─── Text block
Three prominent Republican names have surfaced from the 357-page Senate Indian Affairs Committee's report, titled "Gimme Five," released this week. The potentially damaging report offers a rich and complex chronology of disgraced lobbyist Jack Abramoff's influence-peddling scheme designed to rip-off his Tribal clients and reap huge profits.

The three are Representative Bob Ney - running for re-election in Ohio, and under investigation by the Justice Department; Ralph Reed - currently running for Lt. Governor of Georgia; and Grover Norquist - a prominent anti-tax activist.

Ralph Reed
Reed, the former director of the Christian Coalition and a leading Republican Party strategist, is a central figure, according to the Senate report, in the Abramoff scheme. Reed received more than $4 million in payments on behalf of Indian tribe casinos - clients of Abramoff.

Beginning in the late 1990's, according to the report, Reed used the might of his many contacts within conservative Christian groups in the South and Southwest to block new casinos from opening or expanding. In 1998, Reed reached out to Abramoff in an e-mail, writing, "Hey, now that I'm done with electoral politics, I need to start humping in corporate accounts! I'm counting on you to help me with some contacts." Abramoff saw an opportunity and suggested a grassroots effort, recommending the Choctaw a tribe in Louisiana hire Reed to orchestrate an anti-gaming effort.
──────
** Exercise task **
In the news excerpt on the Senate report, how much did Reed receive in payments on behalf of Indian tribe casinos?
─── Information supplied
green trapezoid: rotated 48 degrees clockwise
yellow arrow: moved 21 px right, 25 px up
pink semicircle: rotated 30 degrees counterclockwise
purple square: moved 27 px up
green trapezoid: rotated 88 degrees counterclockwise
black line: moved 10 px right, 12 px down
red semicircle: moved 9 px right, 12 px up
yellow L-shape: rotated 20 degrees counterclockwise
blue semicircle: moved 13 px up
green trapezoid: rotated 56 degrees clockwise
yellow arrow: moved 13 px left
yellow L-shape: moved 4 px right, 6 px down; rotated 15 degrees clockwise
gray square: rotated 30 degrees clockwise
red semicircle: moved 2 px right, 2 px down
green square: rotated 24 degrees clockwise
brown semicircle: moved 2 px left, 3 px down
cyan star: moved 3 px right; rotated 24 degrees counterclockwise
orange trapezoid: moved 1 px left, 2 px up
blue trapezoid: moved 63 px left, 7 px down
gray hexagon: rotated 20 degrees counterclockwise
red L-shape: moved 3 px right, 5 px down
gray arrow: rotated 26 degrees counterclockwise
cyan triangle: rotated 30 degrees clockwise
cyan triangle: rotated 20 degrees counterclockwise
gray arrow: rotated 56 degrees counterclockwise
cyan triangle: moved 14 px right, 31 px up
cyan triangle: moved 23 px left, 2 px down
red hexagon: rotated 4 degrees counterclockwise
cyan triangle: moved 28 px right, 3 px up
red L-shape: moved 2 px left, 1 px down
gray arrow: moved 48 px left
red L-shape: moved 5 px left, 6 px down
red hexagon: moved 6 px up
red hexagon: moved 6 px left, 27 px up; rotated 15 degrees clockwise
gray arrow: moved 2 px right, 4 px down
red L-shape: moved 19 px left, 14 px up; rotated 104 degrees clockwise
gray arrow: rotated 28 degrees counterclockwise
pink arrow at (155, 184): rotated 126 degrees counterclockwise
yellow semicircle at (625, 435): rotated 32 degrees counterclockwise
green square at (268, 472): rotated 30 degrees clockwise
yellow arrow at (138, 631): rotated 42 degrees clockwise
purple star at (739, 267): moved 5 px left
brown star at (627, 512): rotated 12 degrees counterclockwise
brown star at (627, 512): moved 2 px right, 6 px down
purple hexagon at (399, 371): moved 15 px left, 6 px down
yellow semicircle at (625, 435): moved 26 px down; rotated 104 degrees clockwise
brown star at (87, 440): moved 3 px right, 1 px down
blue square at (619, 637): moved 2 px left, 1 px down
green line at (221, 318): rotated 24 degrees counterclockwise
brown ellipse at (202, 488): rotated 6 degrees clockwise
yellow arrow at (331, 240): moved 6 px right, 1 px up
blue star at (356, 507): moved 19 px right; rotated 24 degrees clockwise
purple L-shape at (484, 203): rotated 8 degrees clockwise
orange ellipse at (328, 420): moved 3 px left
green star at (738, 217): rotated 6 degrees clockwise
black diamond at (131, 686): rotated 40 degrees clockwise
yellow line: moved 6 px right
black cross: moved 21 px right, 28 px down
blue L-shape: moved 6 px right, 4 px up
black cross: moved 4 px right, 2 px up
──────
** Complete response **
More than $4 million.